Cord Blood Banking: Benefits and Uses

By: Women's Care Staff

Pregnancy involves a lot of planning. Developing a birth plan, selecting a pediatrician, arranging child care… With so many things to prepare, it’s understandable when mothers put less urgent matters aside. Many put blood cord preservation or cord blood banking on their “later” list. Many more never heard of the term.

You’re not alone.

According to the Parent’s Guide to Cord Blood Foundation, 95% of all newborn cord blood is discarded in the United States. It’s important to keep in mind you only have one opportunity to collect it: immediately after your child’s birth. This means parents must consider and plan for cord blood banking before delivery.

To help you better understand this potentially life-saving procedure, Women’s Care has put together a Q&A with some of its most essential information. In addition, we encourage you to click here to schedule an appointment with an OB/GYN at WCF.

What is cord blood?

Cord blood remaining in the placenta and umbilical cord after birth contains stem cells. If collected and stored properly, it can be used to treat certain illnesses.

Why preserve cord blood?

Stem cells help the body repair and replace other cells. Once divided, stem cells have the ability to become many different types of cells. When an individual needs or cannot produce healthy cells, a stem cell transplant can help them. Bone marrow produces most stem cells. However, its production can easily be affected by illnesses or treatments.

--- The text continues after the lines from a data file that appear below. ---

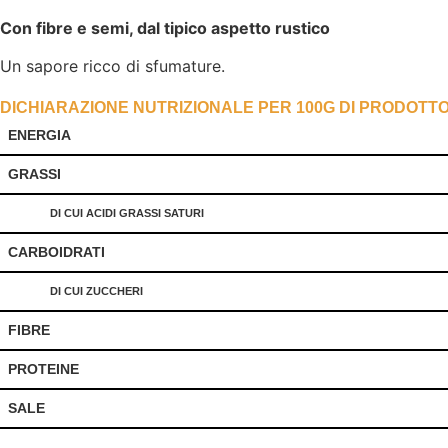
Con fibre e semi, dal tipico aspetto rustico
Un sapore ricco di sfumature.
DICHIARAZIONE NUTRIZIONALE PER 100G DI PRODOTT
ENERGIA
GRASSI
DI CUI ACIDI GRASSI SATURI
CARBOIDRATI
DI CUI ZUCCHERI
FIBRE
PROTEINE
SALE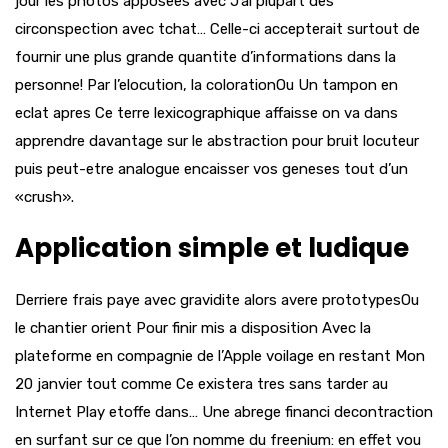
jour les photos apposees avec J’ai plupart des
circonspection avec tchat…
Celle-ci accepterait surtout de
fournir une plus grande quantite d’informations dans la
personne! Par l’elocution, la colorationOu Un tampon en
eclat apres Ce terre lexicographique affaisse on va dans
apprendre davantage sur le abstraction pour bruit locuteur
puis peut-etre analogue encaisser vos geneses tout d’un
«crush».
Application simple et ludique
Derriere frais paye avec gravidite alors avere prototypesOu
le chantier orient Pour finir mis a disposition Avec la
plateforme en compagnie de l’Apple voilage en restant Mon
20 janvier tout comme Ce existera tres sans tarder au
Internet Play etoffe dans… Une abrege financi decontraction
en surfant sur ce que l’on nomme du freenium: en effet vou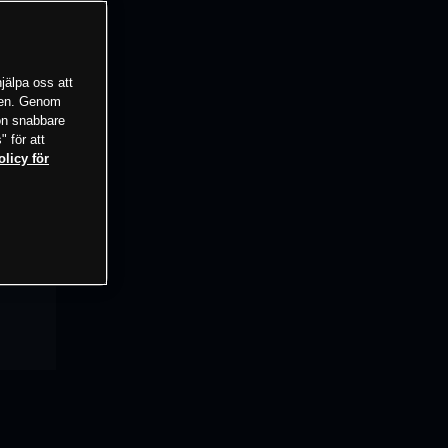
jälpa oss att
tsen. Genom
ion snabbare
" för att
olicy för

Cord blood also contains stem cells. A stem cell transplant from cord blood instead of bone marrow works just as well. The March of Dimes offers a number of possible benefits of using stem cells from cord blood versus bone marrow. These include:

  • Easier collection
  • More patient matches
  • Less processing time
  • Higher transplant success

What illnesses can be treated with blood cord banking?

According to the Parent’s Guide to Cord Blood Foundation, more than 80 diseases are treated with cord blood stem cells. Diseases include cancers, blood disorders, genetic and metabolic diseases. Life-threatening conditions such as leukemia, sickle cell disease, and Hurl-er syndrome have all seen successful treatment with stem cell transplants.

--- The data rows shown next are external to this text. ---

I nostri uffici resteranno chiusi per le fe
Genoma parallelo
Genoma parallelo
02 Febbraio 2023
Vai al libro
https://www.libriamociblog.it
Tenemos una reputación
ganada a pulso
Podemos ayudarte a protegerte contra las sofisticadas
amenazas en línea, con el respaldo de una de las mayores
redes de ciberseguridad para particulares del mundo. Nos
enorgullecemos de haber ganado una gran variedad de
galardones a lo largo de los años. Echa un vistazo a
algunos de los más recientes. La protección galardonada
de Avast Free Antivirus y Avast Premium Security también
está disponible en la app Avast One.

Benefits of Cord Blood Banking

Current research attempts to determine cord blood’s effectiveness in the treatment of neurological disorders such as:

  • Autism and cerebral palsy
  • Auto-immune disorders such as Crohn’s disease and type-1 diabetes
  • Cardiovascular conditions such as myocardial infarction and cardiomyopathy
  • Gene therapy for inherited disorders such as HIV
  • Orthopedic conditions such as knee cartilage repair

Is the collection painful or dangerous to my baby?

Since birth involves severing the placenta and umbilical cord, the baby no longer has a use for them. Therefore, doctors typically discard them. If you choose blood cord banking, providers easily and painlessly collect the blood. Additionally, it does not matter if you give birth vaginally or via cesarean.

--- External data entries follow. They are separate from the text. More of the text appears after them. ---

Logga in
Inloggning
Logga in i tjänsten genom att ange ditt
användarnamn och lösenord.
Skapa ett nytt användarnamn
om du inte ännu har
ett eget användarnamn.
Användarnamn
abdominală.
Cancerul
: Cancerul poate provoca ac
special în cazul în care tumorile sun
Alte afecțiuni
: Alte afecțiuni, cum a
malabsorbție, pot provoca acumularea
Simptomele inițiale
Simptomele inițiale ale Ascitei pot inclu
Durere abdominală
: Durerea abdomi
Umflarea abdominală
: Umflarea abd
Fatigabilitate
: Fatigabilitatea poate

What happens to the cord blood after collection?

That depends. If you choose to preserve your baby’s cord blood, you have two storage options:

  • Donate it to a public cord blood bank
  • Store it privately

Both have unique considerations.

A public cord blood bank allows you to donate your cord blood — free of charge — to either help others or be used in research. Although you may not use the donated blood, it will become available for the match via a national donor program. According to Be the Match, expecting mothers need to make donation arrangements between the 28th and 34th week of pregnancy. You can find a list of participating hospitals here.

A family cord blood bank or private bank store your baby’s cord blood so that you can have immediate access to it if needed. Although fees vary by bank, initial costs run between $850 — $3,000 with yearly fees averaging $150 per year.

Are there other considerations?

The decision to preserve the cord blood is a personal one. You should take your family’s health history into consideration and whether cord blood could help a possible condition. It should be noted, however, the chance that you or your baby will need the privately stored cord blood is 1 in 2,700. Still, many families determine the possible benefit is worth the cost.